The most malignant tumours are usually more resistant to anticancer therapy [29]. Thus, from our perspective two up-regulated genes in the tumour group no. 1 may be important: ATP2C1 and ABHD7. In breast cancer ATP2C1 ensures resistance to paclitaxel [30]. A product of the other gene (ABHD7) is responsible for cellular detoxication after drug administration (mainly compounds containing aromatic rings) [31]. Obviously, in cancer cell it can be responsible for the metabolism of anti-cancer drugs (e.g. anthracyclines which contains aromatic rings), decreasing their activity [31]. These results correlate with a clinical picture of canine mammary malignant tumours [32].

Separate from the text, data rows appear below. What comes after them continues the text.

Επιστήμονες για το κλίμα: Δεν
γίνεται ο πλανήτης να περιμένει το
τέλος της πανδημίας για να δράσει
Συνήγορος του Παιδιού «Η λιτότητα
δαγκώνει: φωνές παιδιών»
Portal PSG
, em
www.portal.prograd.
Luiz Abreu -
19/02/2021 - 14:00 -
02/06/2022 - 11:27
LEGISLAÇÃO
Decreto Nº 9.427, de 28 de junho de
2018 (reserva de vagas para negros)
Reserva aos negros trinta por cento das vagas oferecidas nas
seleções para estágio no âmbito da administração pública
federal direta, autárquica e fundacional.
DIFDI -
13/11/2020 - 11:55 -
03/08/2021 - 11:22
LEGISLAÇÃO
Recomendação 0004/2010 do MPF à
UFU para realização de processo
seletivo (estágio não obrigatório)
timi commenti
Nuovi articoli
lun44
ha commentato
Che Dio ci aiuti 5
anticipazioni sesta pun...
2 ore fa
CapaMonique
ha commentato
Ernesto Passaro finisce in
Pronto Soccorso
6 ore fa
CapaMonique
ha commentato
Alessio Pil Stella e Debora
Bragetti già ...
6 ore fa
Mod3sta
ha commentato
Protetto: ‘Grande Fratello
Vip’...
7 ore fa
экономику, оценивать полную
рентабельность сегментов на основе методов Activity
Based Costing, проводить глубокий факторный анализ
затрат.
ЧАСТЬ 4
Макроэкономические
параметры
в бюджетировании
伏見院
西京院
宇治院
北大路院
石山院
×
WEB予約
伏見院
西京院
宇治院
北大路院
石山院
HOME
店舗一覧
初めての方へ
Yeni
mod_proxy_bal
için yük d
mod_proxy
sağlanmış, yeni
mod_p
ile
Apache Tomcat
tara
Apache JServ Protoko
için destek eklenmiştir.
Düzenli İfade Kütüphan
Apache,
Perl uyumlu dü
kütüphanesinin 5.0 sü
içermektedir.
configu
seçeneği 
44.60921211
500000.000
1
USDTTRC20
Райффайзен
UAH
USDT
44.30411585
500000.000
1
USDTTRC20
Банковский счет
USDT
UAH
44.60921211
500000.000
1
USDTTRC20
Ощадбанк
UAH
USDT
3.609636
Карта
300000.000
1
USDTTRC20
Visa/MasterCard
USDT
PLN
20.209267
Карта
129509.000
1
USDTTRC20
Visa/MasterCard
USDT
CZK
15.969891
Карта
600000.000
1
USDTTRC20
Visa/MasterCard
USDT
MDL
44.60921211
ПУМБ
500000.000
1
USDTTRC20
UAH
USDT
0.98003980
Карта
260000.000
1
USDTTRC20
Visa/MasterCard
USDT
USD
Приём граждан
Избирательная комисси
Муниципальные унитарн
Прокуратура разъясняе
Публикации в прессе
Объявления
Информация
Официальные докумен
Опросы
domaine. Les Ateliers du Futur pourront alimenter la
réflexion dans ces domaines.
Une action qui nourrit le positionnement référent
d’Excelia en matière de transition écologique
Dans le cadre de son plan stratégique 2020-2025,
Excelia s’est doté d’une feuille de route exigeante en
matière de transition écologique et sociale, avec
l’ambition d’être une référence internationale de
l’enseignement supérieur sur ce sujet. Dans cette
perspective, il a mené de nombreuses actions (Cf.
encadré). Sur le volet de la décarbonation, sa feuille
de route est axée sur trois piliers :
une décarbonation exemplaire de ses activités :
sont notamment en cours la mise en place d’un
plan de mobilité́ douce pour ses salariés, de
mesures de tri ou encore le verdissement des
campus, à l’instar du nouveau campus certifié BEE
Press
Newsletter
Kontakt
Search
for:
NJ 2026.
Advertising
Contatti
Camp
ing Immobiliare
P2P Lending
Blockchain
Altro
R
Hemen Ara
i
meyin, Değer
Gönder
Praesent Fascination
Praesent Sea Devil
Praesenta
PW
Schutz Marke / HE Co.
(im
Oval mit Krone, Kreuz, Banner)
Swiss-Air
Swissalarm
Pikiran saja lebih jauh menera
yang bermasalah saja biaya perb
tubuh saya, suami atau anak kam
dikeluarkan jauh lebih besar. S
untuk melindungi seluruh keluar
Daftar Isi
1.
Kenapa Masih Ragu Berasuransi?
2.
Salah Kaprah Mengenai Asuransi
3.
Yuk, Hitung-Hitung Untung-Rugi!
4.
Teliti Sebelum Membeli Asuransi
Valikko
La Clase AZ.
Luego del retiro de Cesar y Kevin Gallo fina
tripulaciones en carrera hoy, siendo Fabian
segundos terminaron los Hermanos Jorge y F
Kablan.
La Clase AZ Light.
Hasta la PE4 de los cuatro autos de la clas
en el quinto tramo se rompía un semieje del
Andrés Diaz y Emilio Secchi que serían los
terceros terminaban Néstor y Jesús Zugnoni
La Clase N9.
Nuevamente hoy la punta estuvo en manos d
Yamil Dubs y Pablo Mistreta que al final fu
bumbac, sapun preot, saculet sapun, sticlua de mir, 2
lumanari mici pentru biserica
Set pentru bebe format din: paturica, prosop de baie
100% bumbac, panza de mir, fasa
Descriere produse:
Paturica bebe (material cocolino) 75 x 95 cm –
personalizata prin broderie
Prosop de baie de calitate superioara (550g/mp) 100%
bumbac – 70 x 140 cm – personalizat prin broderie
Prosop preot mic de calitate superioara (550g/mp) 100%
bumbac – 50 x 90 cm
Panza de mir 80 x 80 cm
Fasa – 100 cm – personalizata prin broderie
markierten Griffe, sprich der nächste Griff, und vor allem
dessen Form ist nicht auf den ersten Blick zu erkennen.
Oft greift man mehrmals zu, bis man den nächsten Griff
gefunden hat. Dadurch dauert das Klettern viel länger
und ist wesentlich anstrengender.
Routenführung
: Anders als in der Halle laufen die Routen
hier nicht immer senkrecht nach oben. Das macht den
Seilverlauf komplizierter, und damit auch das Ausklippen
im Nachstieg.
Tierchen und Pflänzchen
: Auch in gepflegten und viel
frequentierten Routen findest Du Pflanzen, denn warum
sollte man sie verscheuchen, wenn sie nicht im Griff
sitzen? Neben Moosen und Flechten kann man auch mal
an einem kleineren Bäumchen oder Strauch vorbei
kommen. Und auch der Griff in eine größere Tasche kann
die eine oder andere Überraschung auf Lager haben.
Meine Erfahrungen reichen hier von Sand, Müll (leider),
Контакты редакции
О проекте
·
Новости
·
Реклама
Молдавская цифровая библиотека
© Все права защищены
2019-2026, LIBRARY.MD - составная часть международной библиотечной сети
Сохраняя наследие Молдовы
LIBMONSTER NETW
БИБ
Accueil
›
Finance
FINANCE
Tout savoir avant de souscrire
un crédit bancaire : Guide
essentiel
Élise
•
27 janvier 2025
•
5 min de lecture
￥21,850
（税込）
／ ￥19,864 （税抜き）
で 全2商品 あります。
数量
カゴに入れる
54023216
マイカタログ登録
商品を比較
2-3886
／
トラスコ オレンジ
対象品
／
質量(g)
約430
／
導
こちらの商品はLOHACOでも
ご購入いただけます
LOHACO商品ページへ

Interestingly, in the tumour group no. 1 we highlighted a significant over-manifestation of genes involved in the β1 and β2 adrenergic receptors signalling, H2 histamine receptor signalling, and acetylcholine M2 and M4 receptor signalling. The possible important role of neurotransmitters in cancer progression and metastasis had been previously described [33, 34]. Neurotransmitters are regulators of cell migration in a similar manner as chemokines. Unfortunately, only a few reports are available on the neurotransmitter signalling in tumour tissues. Our previous study [34] had indicated that carcinoma-associated fibroblasts increased the expression of neurotransmitters in cancer cells. A role of stress hormones in carcinogenesis and tumour progression is commonly known. It has been shown that norepinephrine strongly induced migration of tumour cells [35, 36], whereas epinephrine modulated carcinogenesis in the lungs [37]. Thus, stress is considered as a major risk factor of cancer development [34].

Conclusions

Molecular classification of canine mammary tumours is not identical with pathological classification. The tumours classified to the group no. 1 (showing pathological parameters classically associated to high biological aggressiveness) constituted a molecularly homogeneous group which differs significantly from the others. The most important up-regulated genes in these tumours were mainly involved in myeloid cell phenotype, neurotransmitters pathways as well as in anti-cancer drug resistance.